How Docker Addresses Kernel Level Redundancy

Joe PerksTechnical TipsLeave a Comment

Docker Kernel Level Redundancy

Docker is making waves, especially among those in system administration, developer-operations, and cloud/virtualization roles. Here we attempt to explain Docker’s most disruptive feature without expecting prior knowledge of Docker’s underlying technologies.

In a virtualized datacenter, we have one OS per VM and the hardware is virtualized for each VM. We may have any number of VMs running services (web hosting, backup services, Oracle, or others) on the same physical machine.

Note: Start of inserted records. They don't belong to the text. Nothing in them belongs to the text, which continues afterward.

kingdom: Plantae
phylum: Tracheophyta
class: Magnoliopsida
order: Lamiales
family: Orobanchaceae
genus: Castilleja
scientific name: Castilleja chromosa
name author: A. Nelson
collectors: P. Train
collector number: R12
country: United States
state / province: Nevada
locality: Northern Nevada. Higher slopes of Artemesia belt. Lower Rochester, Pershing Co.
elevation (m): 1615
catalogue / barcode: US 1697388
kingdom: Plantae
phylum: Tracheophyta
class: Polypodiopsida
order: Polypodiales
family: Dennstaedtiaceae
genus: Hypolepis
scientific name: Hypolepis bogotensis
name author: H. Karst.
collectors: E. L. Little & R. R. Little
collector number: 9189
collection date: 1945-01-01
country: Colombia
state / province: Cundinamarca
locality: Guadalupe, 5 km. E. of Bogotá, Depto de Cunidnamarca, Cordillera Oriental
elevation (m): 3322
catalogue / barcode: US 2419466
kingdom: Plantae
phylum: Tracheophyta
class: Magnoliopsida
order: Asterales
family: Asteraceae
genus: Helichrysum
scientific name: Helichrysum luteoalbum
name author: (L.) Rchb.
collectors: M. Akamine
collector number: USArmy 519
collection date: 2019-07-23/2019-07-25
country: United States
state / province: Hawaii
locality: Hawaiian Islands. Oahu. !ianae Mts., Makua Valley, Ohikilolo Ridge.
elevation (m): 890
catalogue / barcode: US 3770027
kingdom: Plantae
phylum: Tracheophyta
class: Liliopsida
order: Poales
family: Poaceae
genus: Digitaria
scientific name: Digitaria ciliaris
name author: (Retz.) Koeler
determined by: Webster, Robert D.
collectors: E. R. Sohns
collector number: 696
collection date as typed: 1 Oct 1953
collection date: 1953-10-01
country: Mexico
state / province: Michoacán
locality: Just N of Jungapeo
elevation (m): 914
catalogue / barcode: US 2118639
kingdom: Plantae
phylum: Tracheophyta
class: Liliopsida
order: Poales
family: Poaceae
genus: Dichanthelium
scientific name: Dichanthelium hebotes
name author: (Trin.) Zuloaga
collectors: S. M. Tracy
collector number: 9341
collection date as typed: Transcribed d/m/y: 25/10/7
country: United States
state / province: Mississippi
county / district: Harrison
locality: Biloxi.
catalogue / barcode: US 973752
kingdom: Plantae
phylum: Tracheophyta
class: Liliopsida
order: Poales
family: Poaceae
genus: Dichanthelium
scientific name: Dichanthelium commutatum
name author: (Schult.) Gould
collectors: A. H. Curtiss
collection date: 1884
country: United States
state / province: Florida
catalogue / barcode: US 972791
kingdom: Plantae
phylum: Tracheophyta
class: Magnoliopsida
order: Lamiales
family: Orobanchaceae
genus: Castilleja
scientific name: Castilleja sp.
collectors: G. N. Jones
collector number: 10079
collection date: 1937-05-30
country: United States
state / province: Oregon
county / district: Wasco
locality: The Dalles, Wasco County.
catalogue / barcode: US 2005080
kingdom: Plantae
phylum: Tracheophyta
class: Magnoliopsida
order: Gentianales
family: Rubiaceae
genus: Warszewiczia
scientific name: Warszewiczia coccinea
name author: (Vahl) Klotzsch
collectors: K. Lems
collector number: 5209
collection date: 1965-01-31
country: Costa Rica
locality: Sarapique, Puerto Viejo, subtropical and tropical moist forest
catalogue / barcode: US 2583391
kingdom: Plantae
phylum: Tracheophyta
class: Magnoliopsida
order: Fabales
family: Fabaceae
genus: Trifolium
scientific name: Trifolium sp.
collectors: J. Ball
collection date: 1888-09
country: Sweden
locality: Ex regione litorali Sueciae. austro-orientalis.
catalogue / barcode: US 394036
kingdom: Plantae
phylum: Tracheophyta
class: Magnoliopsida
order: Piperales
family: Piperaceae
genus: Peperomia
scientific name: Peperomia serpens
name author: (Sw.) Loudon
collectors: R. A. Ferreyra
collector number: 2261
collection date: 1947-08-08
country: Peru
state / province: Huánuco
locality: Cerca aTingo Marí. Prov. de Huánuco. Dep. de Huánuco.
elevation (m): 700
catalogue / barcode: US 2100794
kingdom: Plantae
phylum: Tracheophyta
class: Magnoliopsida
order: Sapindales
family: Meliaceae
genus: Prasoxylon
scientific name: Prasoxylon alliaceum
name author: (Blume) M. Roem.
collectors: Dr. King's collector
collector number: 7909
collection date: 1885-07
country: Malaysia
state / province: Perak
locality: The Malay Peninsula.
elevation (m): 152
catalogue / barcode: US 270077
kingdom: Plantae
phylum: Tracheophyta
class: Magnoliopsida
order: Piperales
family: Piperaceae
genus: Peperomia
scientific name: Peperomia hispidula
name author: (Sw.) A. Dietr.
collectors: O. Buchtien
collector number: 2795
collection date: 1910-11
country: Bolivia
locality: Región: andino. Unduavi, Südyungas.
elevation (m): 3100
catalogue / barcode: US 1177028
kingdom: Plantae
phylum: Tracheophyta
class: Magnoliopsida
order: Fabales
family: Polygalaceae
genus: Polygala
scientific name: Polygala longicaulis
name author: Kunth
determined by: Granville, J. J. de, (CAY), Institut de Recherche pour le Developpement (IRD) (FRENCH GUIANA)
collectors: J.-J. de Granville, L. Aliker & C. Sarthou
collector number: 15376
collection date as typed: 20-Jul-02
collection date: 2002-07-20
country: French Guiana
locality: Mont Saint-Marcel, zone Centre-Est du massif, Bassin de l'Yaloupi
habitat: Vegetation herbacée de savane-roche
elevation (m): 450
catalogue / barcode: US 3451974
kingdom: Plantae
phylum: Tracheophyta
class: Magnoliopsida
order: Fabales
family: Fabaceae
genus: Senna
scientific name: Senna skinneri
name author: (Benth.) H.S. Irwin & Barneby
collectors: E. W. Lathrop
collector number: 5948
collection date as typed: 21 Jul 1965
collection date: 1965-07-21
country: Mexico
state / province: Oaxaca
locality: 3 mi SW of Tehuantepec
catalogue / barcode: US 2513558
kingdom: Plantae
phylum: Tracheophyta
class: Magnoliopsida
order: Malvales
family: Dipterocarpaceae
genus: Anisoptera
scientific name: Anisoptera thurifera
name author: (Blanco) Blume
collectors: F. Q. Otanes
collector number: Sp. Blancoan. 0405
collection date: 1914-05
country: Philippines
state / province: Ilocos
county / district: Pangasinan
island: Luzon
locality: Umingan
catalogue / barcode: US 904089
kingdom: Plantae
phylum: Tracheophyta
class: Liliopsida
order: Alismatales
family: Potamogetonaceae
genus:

Through the abstraction of hardware and OS data to files, we can migrate VMs across physical machines and increase the efficiency of cycles previously left idle when using a single CPU/physical machine for a single OS. However, we still can see significant inefficiency within a virtualized datacenter.

In our case, we imagine 100 VMs running within a virtualized datacenter, running the same operating system. Our hardware is being efficiently used because we see that each server’s CPU and RAM is being used at an acceptable threshold.

Where, then, is our inefficiency? Most servers are running near hardware capacity (CPU, RAM), but if we were to peer inside the operating system of two VMs, we would see that even two VMs with different purposes (unit testing vs web hosting) are more alike than different. Each is running processes that handle networking, file systems, permissions, and hundreds of other functions (all running in the kernel), all these processes providing the same services to each OS/VM.

Why, then, can we not combine tasks across virtual machines? In some cases, we can, but between VMs serving different purposes, there are dependencies for a certain task present on one VM and absent on another; i.e. one version of a database or daemon may be required on VM A while another version is required on VM B. If we installed the union of dependencies for all tasks across the datacenter, our machine would become bloated, even if they could function with likely conflicting dependencies.

Given this viewpoint, we desire a way to share the engines behind networking, file systems, permission systems and other services from the OS while maintaining the ability to choose dependencies needed for each task. Docker is the answer to this desire.

All containers run on a SINGLE operating system, which provides many of the fundamental services that all computing tasks require, but each container is simultaneously isolated from others’ dependencies. Previously, X number of networking/file system/etc. services ran on X number of VMs. With Docker, we can provide a single networking/file system/etc. service while running X containers on top of those services. Docker enables each container to have what it thinks is its own networking, file system, etc. services, but in fact these services for each containers are provided by one kernel. That, is Docker’s innovation.